Our SRE team has implemented the following recent enhancements:
- Restarted IPFS with optimized connection settings. - Modified IPFS endpoints to better manage traffic. - Created new dashboards to monitor errors and connection timeouts in real-time. - Reviewed and tweaked rules to ensure community node traffic is handled efficiently.
These changes have led to a noticeable improvement in deployment success rates. However, some users may still experience occasional connection timeouts, which we are actively addressing. We’re continuing to monitor the system closely and will make additional adjustments as needed. If you encounter any issues, please let us know.
Thank you for your patience and support!
Posted May 14, 2025 - 18:23 UTC
Monitoring
We’ve made substantial progress with the recent IPFS deployment issues, and the system is now demonstrating significantly improved reliability.
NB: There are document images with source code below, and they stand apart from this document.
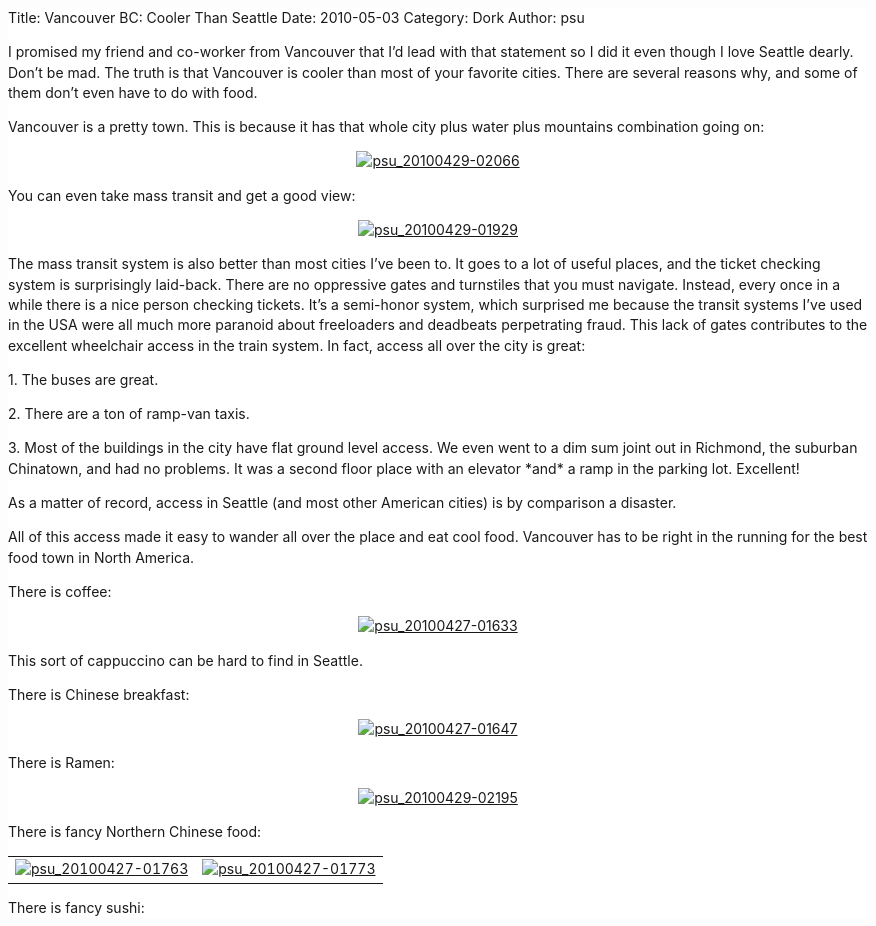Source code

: Title: Vancouver BC: Cooler Than Seattle
Date: 2010-05-03
Category: Dork
Author: psu

<p>I promised my friend and co-worker from Vancouver that I&#8217;d lead with that statement so I did it even though I love Seattle dearly. Don&#8217;t be mad. The truth is that Vancouver is cooler than most of your favorite cities. There are several reasons why, and some of them don&#8217;t even have to do with food.<br />
<span id="more-2426"></span></p>
<p>Vancouver is a pretty town. This is because it has that whole city plus water plus mountains combination going on:</p>
<p align="center">
<a href="http://www.flickr.com/photos/79904144@N00/4576211179/" title="psu_20100429-02066 by psu13, on Flickr"><img src="http://farm4.static.flickr.com/3307/4576211179_23f39a3313.jpg" width="500" height="333" alt="psu_20100429-02066" /></a>
</p>
<p>You can even take mass transit and get a good view:</p>
<p align="center">
<a href="http://www.flickr.com/photos/79904144@N00/4576183819/" title="psu_20100429-01929 by psu13, on Flickr"><img src="http://farm5.static.flickr.com/4072/4576183819_30b63f1d03.jpg" width="500" height="333" alt="psu_20100429-01929" /></a>
</p>
<p>The mass transit system is also better than most cities I&#8217;ve been to. It goes to a lot of useful places, and the ticket checking system is surprisingly laid-back. There are no oppressive gates and turnstiles that you must navigate. Instead, every once in a while there is a nice person checking tickets. It&#8217;s a semi-honor system, which surprised me because the transit systems I&#8217;ve used in the USA were all much more paranoid about freeloaders and deadbeats perpetrating fraud. This lack of gates contributes to the excellent wheelchair access in the train system. In fact, access all over the city is great:</p>
<p>1. The buses are great.</p>
<p>2. There are a ton of ramp-van taxis.</p>
<p>3. Most of the buildings in the city have flat ground level access. We even went to a dim sum joint out in Richmond, the suburban Chinatown, and had no problems. It was a second floor place with an elevator *and* a ramp in the parking lot. Excellent!</p>
<p>As a matter of record, access in Seattle (and most other American cities) is by comparison a disaster.</p>
<p>All of this access made it easy to wander all over the place and eat cool food. Vancouver has to be right in the running for the best food town in North America. </p>
<p>There is coffee:</p>
<p align="center">
<a href="http://www.flickr.com/photos/79904144@N00/4576181877/" title="psu_20100427-01633 by psu13, on Flickr"><img src="http://farm5.static.flickr.com/4043/4576181877_5e67f6472f.jpg" width="500" height="333" alt="psu_20100427-01633" /></a>
</p>
<p>This sort of cappuccino can be hard to find in Seattle.</p>
<p>There is Chinese breakfast:</p>
<p align="center">
<a href="http://www.flickr.com/photos/79904144@N00/4576816442/" title="psu_20100427-01647 by psu13, on Flickr"><img src="http://farm5.static.flickr.com/4001/4576816442_2ec2e01365.jpg" width="500" height="424" alt="psu_20100427-01647" /></a>
</p>
<p>There is Ramen:</p>
<p align="center">
<a href="http://www.flickr.com/photos/79904144@N00/4565127110/" title="psu_20100429-02195 by psu13, on Flickr"><img src="http://farm4.static.flickr.com/3322/4565127110_a4bc25c5cc.jpg" width="500" height="334" alt="psu_20100429-02195" /></a>
</p>
<p>There is fancy Northern Chinese food:</p>
<table align="center">
<tr valign="top">
<td>
<a href="http://www.flickr.com/photos/79904144@N00/4564479495/" title="psu_20100427-01763 by psu13, on Flickr"><img src="http://farm5.static.flickr.com/4021/4564479495_cd74c2b559_m.jpg" width="240" height="160" alt="psu_20100427-01763" /></a></td>
<td>
<a href="http://www.flickr.com/photos/79904144@N00/4564480129/" title="psu_20100427-01773 by psu13, on Flickr"><img src="http://farm4.static.flickr.com/3150/4564480129_8df49dedb0_m.jpg" width="240" height="160" alt="psu_20100427-01773" /></a></td>
</tr>
</table>
<p>There is fancy sushi:</p>
<p align="center">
Our Site Reliability Engineering team has implemented several key enhancements, including: - Applied targeted rules to block suspicious traffic and reduce system load. - Upgraded IPFS Kubo on both testnet and mainnet to include critical stability improvements. - Adjusted nginx connection limits to eliminate "Cannot assign requested address" errors, improving proxy stability. - Resolved a misconfigured nginx caching rule that was returning incorrect IPFS hashes for different files.
These improvements have resulted in more consistent and successful IPFS deployments. We continue to actively monitor system performance and are working on further optimizations to maintain long-term stability.
Thank you for your continued patience and support.
Posted May 13, 2025 - 22:42 UTC
Update
We've upgraded our IPFS to address deployment issues caused by memory limits being exceeded. This update includes fixes for resource leaks that were contributing to the problem. We've also blocked several suspicious IP addresses that may have been overloading the system. While IPFS stability has improved, the root issue is not yet fully resolved. We appreciate your continued patience as we work toward a complete fix.
Posted May 12, 2025 - 19:26 UTC
Identified
We're identified an issue in which our internal IPFS proxy's in-memory cache and aggressive retry logic are causing elevated load and intermittent timeouts. Our engineering team is working to implement improved exponential back-off in our fetch workflows and is evaluating more durable / decoupled caching solutions to ensure continued stability. We appreciate your continued patience as we work to resolve this.
Posted May 07, 2025 - 14:29 UTC
Investigating
We are currently investigating the issue. It should work on multiple retries.
Posted May 06, 2025 - 13:20 UTC
This incident affects: Upgrade Indexer - Miscellaneous (IPFS).